**Request**.
Print the part of the Malik Harris text below word for word, starting with "Malik Harris (born" and going on through "with his guitar.".

Malik Harris (born 27 August 1997) is a German singer. He represented Germany in the Eurovision Song Contest 2022 with the song "Rockstars", and finished in last place with 6 points.

Early life 
Harris was born in Landsberg am Lech on 27 August 1997. His father is Ricky Harris, a Germany-based American television presenter and actor from Detroit. At the age of 13, Harris got into music by making covers of songs with his guitar.

Career

2022: Eurovision Song Contest 2022 
Harris took part in the contest Germany 12 Points to become Germany's representative for the Eurovision Song Contest 2022. Harris made it to the final casting round held in Berlin in January 2022 and was announced as one of six finalists on 10 February 2022.

**Data entries**.
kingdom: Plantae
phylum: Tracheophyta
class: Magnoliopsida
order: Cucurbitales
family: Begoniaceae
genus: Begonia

**Finished exercise**.
Malik Harris (born 27 August 1997) is a German singer. He represented Germany in the Eurovision Song Contest 2022 with the song "Rockstars", and finished in last place with 6 points.

Early life 
Harris was born in Landsberg am Lech on 27 August 1997. His father is Ricky Harris, a Germany-based American television presenter and actor from Detroit. At the age of 13, Harris got into music by making covers of songs with his guitar.